In focus: PM Orbán’s statements on Ukraine
February 6th, 2023Commentators disagree sharply on Prime Minister Orbán’s call for peace talks and an armistice in Ukraine.
At a roundtable discussion with a dozen conservative foreign journalists, Prime Minister Orbán discussed the prospects of the war in Ukraine. According to the journalists’ reports, PM Orbán said that Putin cannot afford defeat in Ukraine if he wants to win reelection in 2024. He added that if Putin were to lose power, he could be followed by an even more radical warmonger. PM Orbán also said that Russia cannot tolerate a NATO presence in its direct neighbourhood, but nor does it have the capacity to occupy the whole of Ukraine nor change its government. All they can do is to turn it into an ‘ungovernable mess’, ‘a no man’s land like in Afghanistan’, PM Orbán suggested. NATO may soon have to decide, he continued, if it also wants to send soldiers in order to defend Ukraine. However unlikely it sounds now, the possibility that Russia might at some point use nuclear weapons cannot be ruled out, the Hungarian Prime Minister remarked. Ukrainian politicians have harshly criticized Mr Orbán for, in their view, proposing a bald comparison between Ukraine and Afghanistan.
In Magyar Demokrata, Gábor Bencsik interprets the war in Ukraine as a European civil war. The conservative commentator writes that the war is being fought for domination among European countries. Bencsik, however, blames the war on the US, accusing it of trying to make Ukraine its military and economic headquarters, close to the borders of Russia. He suggests that the war is beneficial for the US, as it costs no US lives but boosts the US arms industry. The resulting intra-European fight will weaken the global power of Europe, he adds. As for Hungary, Bencsik agrees with the government that our primary concern should be to stay out of the conflict even as members of NATO and the EU, and thus we have no option but to support their sanctions on Russia.
Magyar Nemzet’s Zsolt Jeszenszky thinks that Russia cannot be defeated. The pro-government columnist denounces the Russian aggression, but maintains that it was provoked by Ukraine’s ignorance of what he calls Russia’s legitimate geopolitical interests. The conflict, Jeszenszky speculates, was therefore the result of US expansion which aimed at weakening Russia. Russia is using Ukraine as a proxy in its efforts to achieve its own aims, while Europe sleep-walks without considering its own interests, Jeszenszky contends. He goes on to claim that Hungary’s and Europe’s interest would be an immediate armistice, bearing in mind the economic costs of the war. Jeszenszky emphasises that any further military escalation would result in further devastation and even more deaths. He dismisses the suggestion that Russia could be defeated like Nazi Germany, as the former has nuclear weapons. The longer the war and the bigger the destruction, the more dependent Europe will become on the US, Jeszenszky fears.

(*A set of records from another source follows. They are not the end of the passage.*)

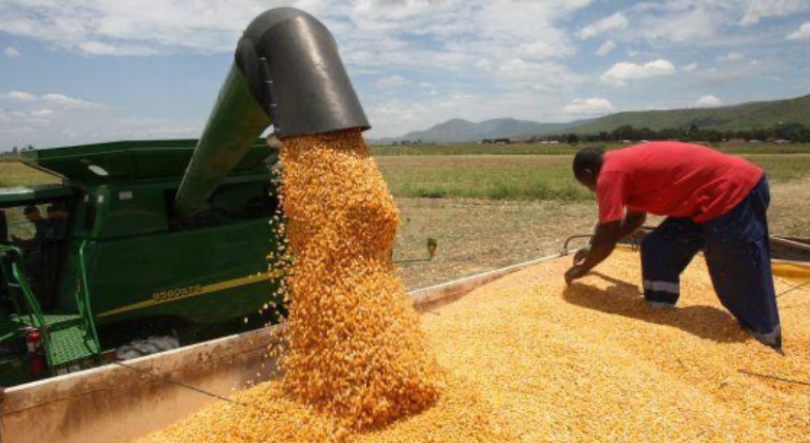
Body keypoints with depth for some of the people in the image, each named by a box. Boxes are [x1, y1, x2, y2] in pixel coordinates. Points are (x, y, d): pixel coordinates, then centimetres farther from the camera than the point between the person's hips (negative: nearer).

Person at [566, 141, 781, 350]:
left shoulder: (610, 174, -12)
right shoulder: (626, 163, 17)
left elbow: (607, 237, -11)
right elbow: (634, 218, 31)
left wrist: (582, 269, 6)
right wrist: (593, 250, 34)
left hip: (736, 192, -10)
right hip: (714, 194, 10)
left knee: (746, 288, -4)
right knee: (658, 249, 13)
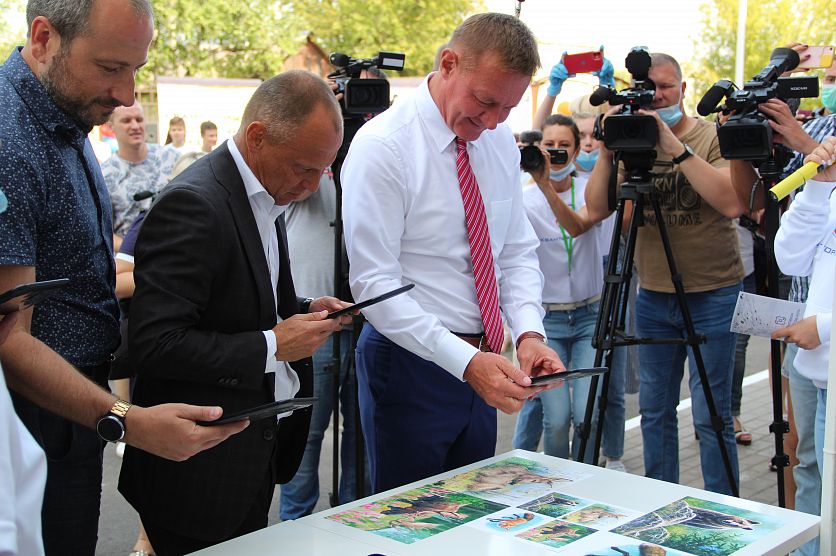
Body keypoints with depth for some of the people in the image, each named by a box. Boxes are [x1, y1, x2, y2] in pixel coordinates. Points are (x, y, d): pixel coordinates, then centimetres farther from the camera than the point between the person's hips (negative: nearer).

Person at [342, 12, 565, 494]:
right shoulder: (383, 147, -17)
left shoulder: (501, 144, 4)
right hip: (411, 361, -6)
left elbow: (518, 251, 9)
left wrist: (529, 332, -9)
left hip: (480, 362, 6)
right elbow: (374, 282, -21)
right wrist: (465, 361, -28)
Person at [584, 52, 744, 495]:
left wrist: (676, 148, -26)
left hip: (711, 294, -4)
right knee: (654, 409, 13)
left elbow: (732, 203, -23)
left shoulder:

Heti Világgazdaság’s Árpád W. Tóta finds Prime Minister Orbán’s call for an armistice and peace talks a tacit endorsement of Russian President Putin’s military aggression. The liberal pundit believes that a ceasefire would give Russia time to regroup before continuing its offensive and would also tacitly recognize Russia’s territorial gains. Tóta believes that to achieve peace, Russians need to be fought back as Nazi Germany was in the Second World War and Putin needs to be defeated. He accuses the Hungarian Prime Minister of not supporting Western military efforts to liberate Ukraine out of fear that his ideological ally, President Putin would be defeated as well.
Writing in the same weekly, Márton Gergely also accuses Prime Minister Orbán of siding with Russian President Putin by suggesting that the Russian offensive will not stop unless a secure buffer zone is established between Russia and Ukraine. The liberal analyst points out that such a zone could be secured only if Ukraine gives up territories occupied by Russian troops. Gergely, however, is optimistic that NATO weapons will help Ukraine defeat Russia. In conclusion, he writes, despite PM Orbán’s disagreement with the weapons supply to Ukraine by countries that are members of NATO and the EU, as a NATO member herself Hungary cannot be neutral in this war.